• **Records for this exercise**:
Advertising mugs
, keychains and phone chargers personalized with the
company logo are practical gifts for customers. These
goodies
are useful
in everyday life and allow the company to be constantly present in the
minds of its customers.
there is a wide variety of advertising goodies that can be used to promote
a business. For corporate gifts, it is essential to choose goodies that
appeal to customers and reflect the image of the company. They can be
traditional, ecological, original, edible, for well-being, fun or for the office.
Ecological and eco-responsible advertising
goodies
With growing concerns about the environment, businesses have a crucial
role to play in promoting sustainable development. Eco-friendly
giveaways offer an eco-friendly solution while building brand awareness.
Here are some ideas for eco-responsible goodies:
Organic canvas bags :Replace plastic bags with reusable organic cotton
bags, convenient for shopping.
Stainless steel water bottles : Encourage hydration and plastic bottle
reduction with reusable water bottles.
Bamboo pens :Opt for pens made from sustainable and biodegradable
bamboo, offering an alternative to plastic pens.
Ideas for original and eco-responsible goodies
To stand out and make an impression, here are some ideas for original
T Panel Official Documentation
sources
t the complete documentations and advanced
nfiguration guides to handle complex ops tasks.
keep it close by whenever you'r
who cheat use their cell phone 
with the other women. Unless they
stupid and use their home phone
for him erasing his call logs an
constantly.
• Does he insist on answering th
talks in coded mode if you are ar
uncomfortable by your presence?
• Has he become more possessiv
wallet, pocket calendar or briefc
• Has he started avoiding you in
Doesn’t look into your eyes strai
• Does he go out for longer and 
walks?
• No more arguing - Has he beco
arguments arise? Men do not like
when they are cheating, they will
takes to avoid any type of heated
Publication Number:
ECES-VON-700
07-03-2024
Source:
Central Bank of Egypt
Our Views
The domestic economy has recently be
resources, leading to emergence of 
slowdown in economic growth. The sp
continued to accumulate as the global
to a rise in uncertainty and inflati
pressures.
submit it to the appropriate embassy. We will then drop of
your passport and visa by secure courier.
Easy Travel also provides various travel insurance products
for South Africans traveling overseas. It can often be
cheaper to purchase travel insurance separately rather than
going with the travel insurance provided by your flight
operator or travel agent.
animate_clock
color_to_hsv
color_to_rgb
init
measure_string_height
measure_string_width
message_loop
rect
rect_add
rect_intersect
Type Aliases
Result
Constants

• **To-do item**: Give exactly, and nothing besides, the lines from the one in which "who cheat use their cell phone" occurs through the end of the records.

• **Task answer**:
who cheat use their cell phone 
with the other women. Unless they
stupid and use their home phone
for him erasing his call logs an
constantly.
• Does he insist on answering th
talks in coded mode if you are ar
uncomfortable by your presence?
• Has he become more possessiv
wallet, pocket calendar or briefc
• Has he started avoiding you in
Doesn’t look into your eyes strai
• Does he go out for longer and 
walks?
• No more arguing - Has he beco
arguments arise? Men do not like
when they are cheating, they will
takes to avoid any type of heated
Publication Number:
ECES-VON-700
07-03-2024
Source:
Central Bank of Egypt
Our Views
The domestic economy has recently be
resources, leading to emergence of 
slowdown in economic growth. The sp
continued to accumulate as the global
to a rise in uncertainty and inflati
pressures.
submit it to the appropriate embassy. We will then drop of
your passport and visa by secure courier.
Easy Travel also provides various travel insurance products
for South Africans traveling overseas. It can often be
cheaper to purchase travel insurance separately rather than
going with the travel insurance provided by your flight
operator or travel agent.
animate_clock
color_to_hsv
color_to_rgb
init
measure_string_height
measure_string_width
message_loop
rect
rect_add
rect_intersect
Type Aliases
Result
Constants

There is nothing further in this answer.